The main strength of this study was the use of a large cohort that provided detailed data collected from 12 weeks of gestation and prospectively throughout 0.5-year-old newborn, thus allowing for multiple analysis of risk factors of offspring’s neurodevelopment. Additionally, in this study, it is possible to distinguish different subtypes of maternal hypertensive disorders such as maternal chronic hypertension, gestational hypertension and preeclampsia, so that their different effects on neurodevelopment can be evaluated. What is more, we are able to adjust the potential confounding factors that may influence infants’ neurodevelopment, which make the results of our study more reliable. However, several limitations also need to be addressed. First, neurodevelopment is a long-term process and neurodevelopmental delay could not be discovered when the follow-up time is not long enough; therefore, we assessed neurodevelopment at 0.5 year of age may underestimate the association between maternal hypertensive disorders and offspring’s neurodevelopment. Additionally, this study was conducted in the biggest tertiary hospital for women and children in Wuhan, where the cesarean delivery rate and the maternal educational level were relatively high, both of which might limit the generalization of our findings.
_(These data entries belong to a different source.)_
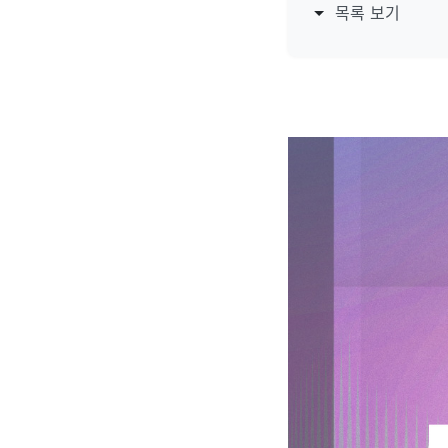
목록 보기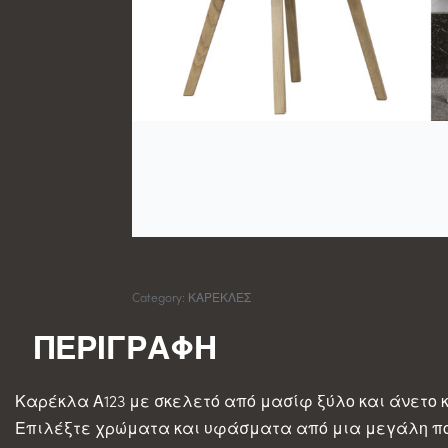
Category:
ΚΑΡΕΚΛΕΣ
Καρέκλα Α123 με σκελετό από μασίφ ξύλο και άνετο 
Επιλέξτε χρώματα και υφάσματα από μια μεγάλη πο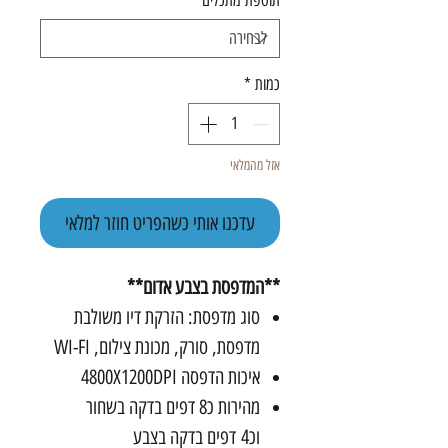
תוספת מתכלים
*
כמות
*
אזל מהמלאי
עדכנו אותי כשהפריט חוזר למלאי
**המדפסת בצבע אדום**
סוג מדפסת: הזרקת דיו משולבת
מדפסת, סורק, מכונת צילום, WI-FI
איכות הדפסה 4800X1200DPI
מהירות כ8 דפים בדקה בשחור
וכ4 דפים בדקה בצבע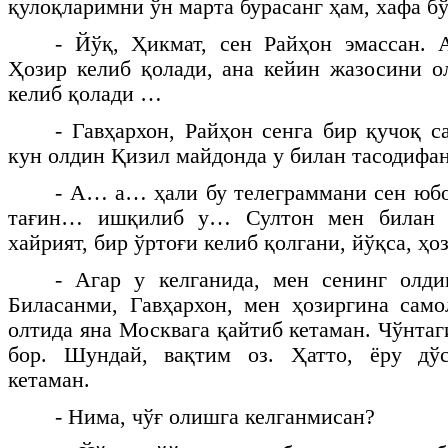
қулоқларимни ўн марта бурасанг ҳам, хафа б
- Йўқ, Ҳикмат, сен Райҳон эмассан. 
Ҳозир келиб қолади, ана кейин жазосини о
келиб қолади …
- Гавҳархон, Райҳон сенга бир қучоқ 
кун олдин Қизил майдонда у билан тасодиф
- А… а… ҳали бу телеграммани сен юб
тағин… ишқилиб у… Султон мен билан б
хайрият, бир ўртоғи келиб қолгани, йўқса, ҳ
- Агар у келганида, мен сенинг олди
Биласанми, Гавҳархон, мен ҳозиргина сам
олтида яна Москвага қайтиб кетаман. Чўнта
бор. Шундай, вақтим оз. Ҳатто, ёру дў
кетаман.
- Нима, чўғ олишга келганмисан?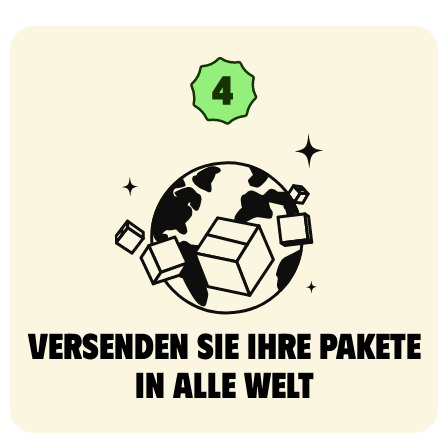
Versenden Sie Ihre Pakete
in alle Welt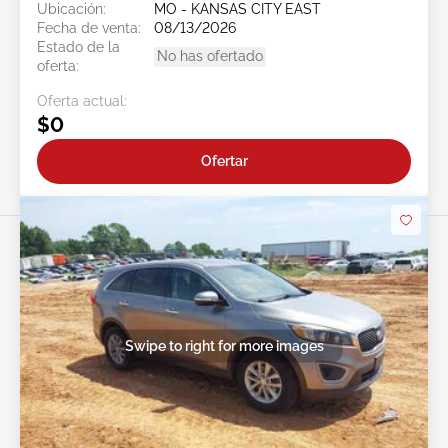
Ubicación:
MO - KANSAS CITY EAST
Fecha de venta:
08/13/2026
Estado de la
No has ofertado
oferta:
Oferta actual:
$0
Ofertar
Swipe to right for more images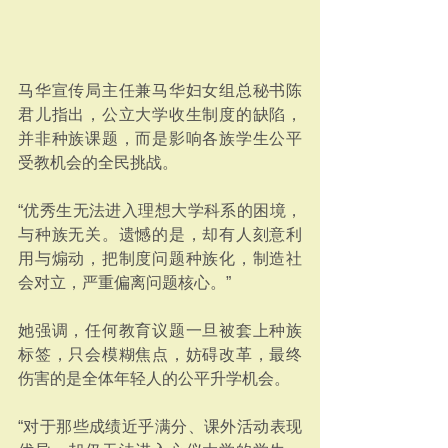
马华宣传局主任兼马华妇女组总秘书陈
君儿指出，公立大学收生制度的缺陷，
并非种族课题，而是影响各族学生公平
受教机会的全民挑战。
“优秀生无法进入理想大学科系的困境，
与种族无关。遗憾的是，却有人刻意利
用与煽动，把制度问题种族化，制造社
会对立，严重偏离问题核心。”
她强调，任何教育议题一旦被套上种族
标签，只会模糊焦点，妨碍改革，最终
伤害的是全体年轻人的公平升学机会。
“对于那些成绩近乎满分、课外活动表现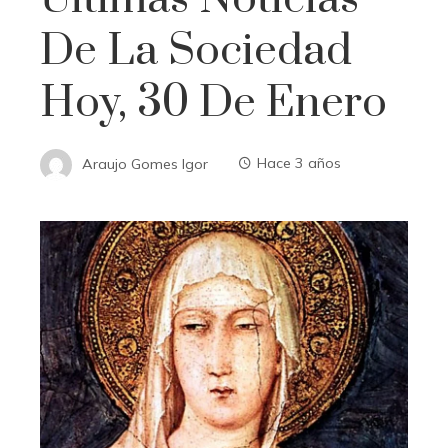
De La Sociedad
Hoy, 30 De Enero
Araujo Gomes Igor
Hace 3 años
The other limitation is that data on medication for maternal hypertension disorders were not collected in the present study, which may overestimate or underestimate the strength of the association between maternal hypertension disorders and the offspring’s neurodevelopment.39,40 As noted above, continued follow-up of the present cohort and the collection of more related information will determine whether maternal HDP is a risk factor for offspring’s neurodevelopment.

Conclusion

Different types of maternal HDP have different effects on offspring’s neurodevelopment; distinguishing different types of maternal HDP is essential for pregnancy and child healthcare. Maternal chronic hypertension has greater effect on neurodevelopment in the offspring at the age of 0.5 year. Longer follow-up and study on pathogenic mechanism are essential to provide more evidence on how maternal HDP affect offspring’s neurodevelopment. These findings also highlight the need for greater pediatric surveillance of infants whose mother are exposed to HDP, to allow early intervention that may help to improve neurodevelopmental outcome.